Top of EXTRACT TO READ

Tags: #Humor, #Topic, #Adult, #Non-Fiction, #Humour

 

I was young and bright-eyed back then, but in recent years I'd been working for some pretty cool places and then working for myself, so I was out of practice with sucking it up.

 

I was just called in for an "interview" for a job being a concierge in an office building, which unlike being a real concierge seemed to mostly involve saying hello and occasionally buzzing people up. Instead of talking to someone, I filled out a colossal application that included an essay section on what teamwork (or as they repeatedly and incorrectly put it throughout the application, "Teamwork") meant to me. I had to write an essay on why I wanted the job and how I would throw myself into it in a unique and exciting manner. I had to do a worksheet (even more incorrectly headed "Check Off Which Ones Are Important To You So You Will Give One Hundred Per Cent!!!") in which I checked off "Teamwork," but left, say, "Gossip" blank.

 

I made it almost all the way through like a good toadie, but then on the last page I snapped. I was supposed to write an essay on what I hoped to achieve at the company over the next several years, but instead I flipped out and got honest on them. I even started the essay with "I'll be honest with you…" I said that the company was not a part of my personal goals, and that, while I would throw myself into any job to the best of my abilities, it would still only be my day job. The advantage in hiring me, I said, was that they would have a cheerfully overqualified employee for maybe the next year or two.

Bottom of EXTRACT TO READ

** REQUIRED ACTION 1 **
Swap "Tutorial de Excel" for "Guía de Excel" in the records, from their first line through the line containing "Obergeschossen weitere 8 Hotelzimmer.", and write those lines out again with nothing else changed. Leave out the pictures.
** REQUIRED ACTION 2 **
Write the next part of the account of the office job application, starting after its final sentence.

Top of DATA LISTING

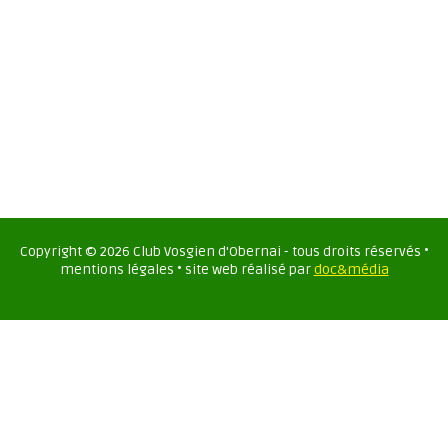
Copyright ©
2026
Club Vosgien d'Obernai - tous droits réservés •
mentions légales • site web réalisé par
doc&média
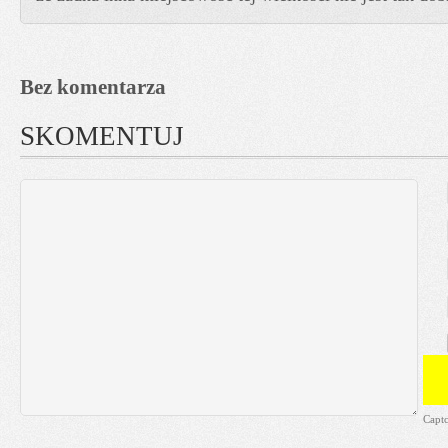
Bez komentarza
SKOMENTUJ
Capt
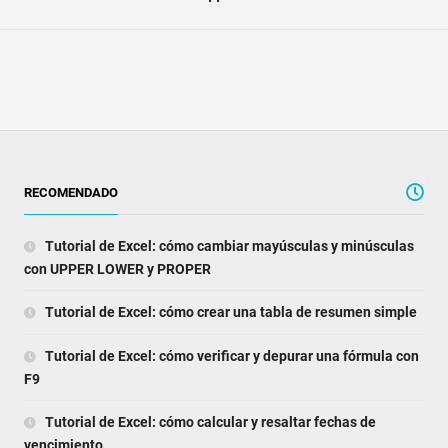
RECOMENDADO
Tutorial de Excel: cómo cambiar mayúsculas y minúsculas
con UPPER LOWER y PROPER
Tutorial de Excel: cómo crear una tabla de resumen simple
Tutorial de Excel: cómo verificar y depurar una fórmula con
F9
Tutorial de Excel: cómo calcular y resaltar fechas de
vencimiento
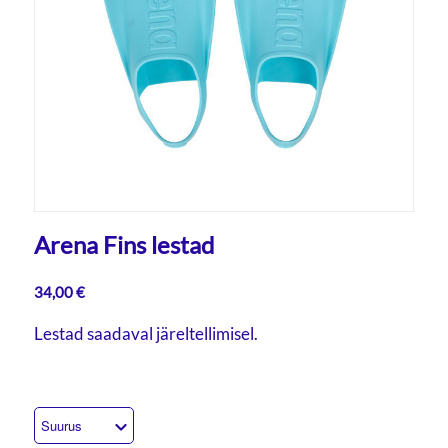
Arena Fins lestad
34,00
€
Lestad saadaval järeltellimisel.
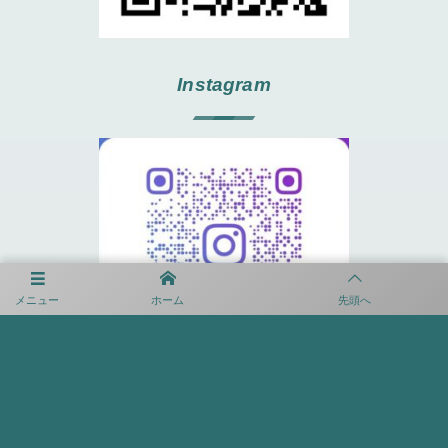
Instagram
メニュー
ホーム
先頭へ
プライバシーポリシー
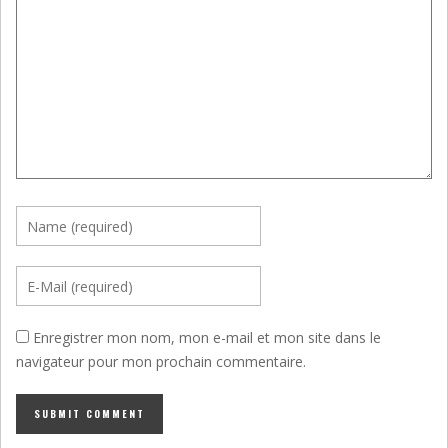
Enregistrer mon nom, mon e-mail et mon site dans le
navigateur pour mon prochain commentaire.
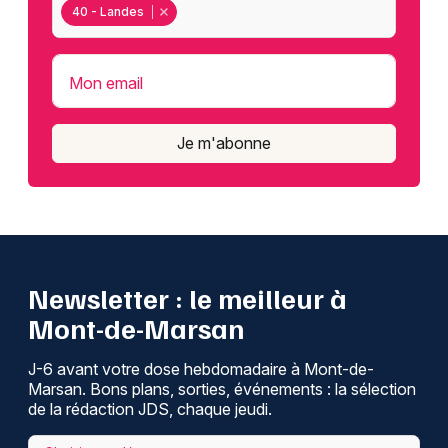
40 - Landes
Mon email
Je m'abonne
Newsletter : le meilleur à
Mont-de-Marsan
J-6 avant votre dose hebdomadaire à Mont-de-
Marsan. Bons plans, sorties, événements : la sélection
de la rédaction JDS, chaque jeudi.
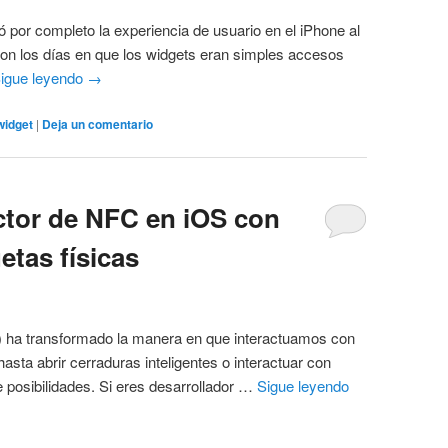
 por completo la experiencia de usuario en el iPhone al
aron los días en que los widgets eran simples accesos
igue leyendo
→
widget
|
Deja un comentario
ector de NFC en iOS con
etas físicas
 ha transformado la manera en que interactuamos con
asta abrir cerraduras inteligentes o interactuar con
de posibilidades. Si eres desarrollador …
Sigue leyendo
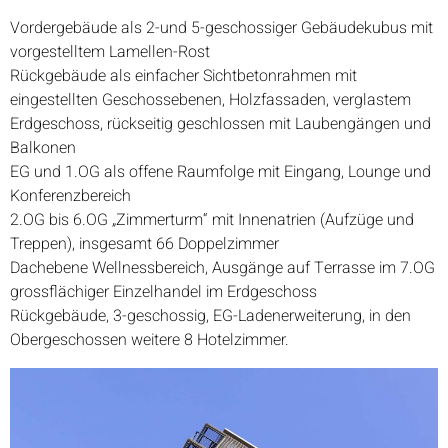
Vordergebäude als 2-und 5-geschossiger Gebäudekubus mit
vorgestelltem Lamellen-Rost
Rückgebäude als einfacher Sichtbetonrahmen mit
eingestellten Geschossebenen, Holzfassaden, verglastem
Erdgeschoss, rückseitig geschlossen mit Laubengängen und
Balkonen
EG und 1.OG als offene Raumfolge mit Eingang, Lounge und
Konferenzbereich
2.OG bis 6.OG „Zimmerturm“ mit Innenatrien (Aufzüge und
Treppen), insgesamt 66 Doppelzimmer
Dachebene Wellnessbereich, Ausgänge auf Terrasse im 7.OG
grossflächiger Einzelhandel im Erdgeschoss
Rückgebäude, 3-geschossig, EG-Ladenerweiterung, in den
Obergeschossen weitere 8 Hotelzimmer.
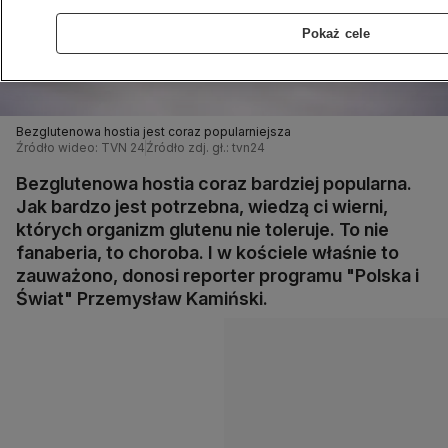
Pokaż cele
Bezglutenowa hostia jest coraz popularniejsza
Źródło wideo: TVN 24
Źródło zdj. gł.: tvn24
Bezglutenowa hostia coraz bardziej popularna.
Jak bardzo jest potrzebna, wiedzą ci wierni,
których organizm glutenu nie toleruje. To nie
fanaberia, to choroba. I w kościele właśnie to
zauważono, donosi reporter programu "Polska i
Świat" Przemysław Kamiński.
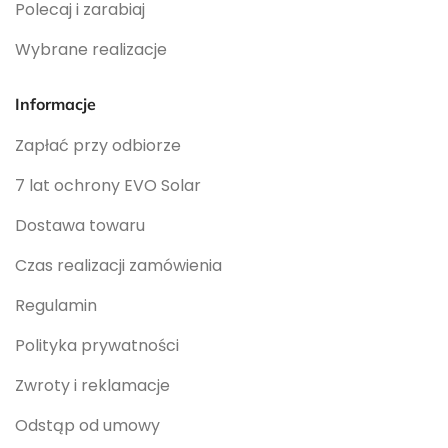
Polecaj i zarabiaj
Wybrane realizacje
Informacje
Zapłać przy odbiorze
7 lat ochrony EVO Solar
Dostawa towaru
Czas realizacji zamówienia
Regulamin
Polityka prywatności
Zwroty i reklamacje
Odstąp od umowy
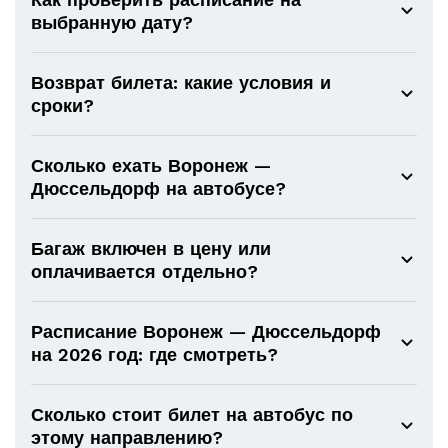
выбранную дату?
Возврат билета: какие условия и
сроки?
Сколько ехать Воронеж —
Дюссельдорф на автобусе?
Багаж включен в цену или
оплачивается отдельно?
Расписание Воронеж — Дюссельдорф
на 2026 год: где смотреть?
Сколько стоит билет на автобус по
этому направлению?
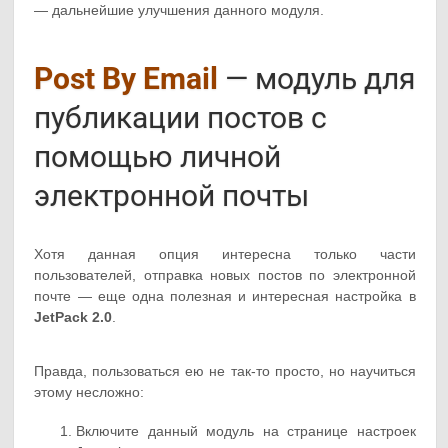
— дальнейшие улучшения данного модуля.
Post By Email
— модуль для
публикации постов с
помощью личной
электронной почты
Хотя данная опция интересна только части
пользователей, отправка новых постов по электронной
почте — еще одна полезная и интересная настройка в
JetPack 2.0
.
Правда, пользоваться ею не так-то просто, но научиться
этому несложно:
Включите данный модуль на странице настроек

Bottom of DATA LISTING

** ANSWER SECTION 1 **
Copyright ©
2026
Club Vosgien d'Obernai - tous droits réservés •
mentions légales • site web réalisé par
doc&média
Bez komentarza
SKOMENTUJ
Capt
RECOMENDADO
Guía de Excel: cómo cambiar mayúsculas y minúsculas
con UPPER LOWER y PROPER
Guía de Excel: cómo crear una tabla de resumen simple
Guía de Excel: cómo verificar y depurar una fórmula con
F9
Guía de Excel: cómo calcular y resaltar fechas de
vencimiento
Arena Fins lestad
34,00
€
Lestad saadaval järeltellimisel.
Instagram
メニュー
ホーム
先頭へ
プライバシーポリシー
Enregistrer mon nom, mon e-mail et mon site dans le
navigateur pour mon prochain commentaire.
40 - Landes
Mon email
Je m'abonne
Newsletter : le meilleur à
Mont-de-Marsan
J-6 avant votre dose hebdomadaire à Mont-de-
Marsan. Bons plans, sorties, événements : la sélection
de la rédaction JDS, chaque jeudi.
 por completo la experiencia de usuario en el iPhone al
aron los días en que los widgets eran simples accesos
igue leyendo
→
widget
|
Deja un comentario
ector de NFC en iOS con
etas físicas
 ha transformado la manera en que interactuamos con
asta abrir cerraduras inteligentes o interactuar con
de posibilidades. Si eres desarrollador …
Sigue leyendo
Vordergebäude als 2-und 5-geschossiger Gebäudekubus mit
vorgestelltem Lamellen-Rost
Rückgebäude als einfacher Sichtbetonrahmen mit
eingestellten Geschossebenen, Holzfassaden, verglastem
Erdgeschoss, rückseitig geschlossen mit Laubengängen und
Balkonen
EG und 1.OG als offene Raumfolge mit Eingang, Lounge und
Konferenzbereich
2.OG bis 6.OG „Zimmerturm“ mit Innenatrien (Aufzüge und
Treppen), insgesamt 66 Doppelzimmer
Dachebene Wellnessbereich, Ausgänge auf Terrasse im 7.OG
grossflächiger Einzelhandel im Erdgeschoss
Rückgebäude, 3-geschossig, EG-Ladenerweiterung, in den
Obergeschossen weitere 8 Hotelzimmer.

** ANSWER SECTION 2 **
 

For some reason I haven't heard back.

 

I'd also applied for a job in the exciting world of telephone reception, to which I am no stranger -- it's what I did most summers during college. Reception is incredibly boring and also fraught with rude people, but at least one can pass the time by practicing Sultry Receptionist voices and putting the truly vile on hold for minutes at a time. I didn't really want the receptionist job, but I was really looking forward to the simple joy of knowing where rent was coming from every month. I had an interview -- a real one, this time, scheduled for Friday.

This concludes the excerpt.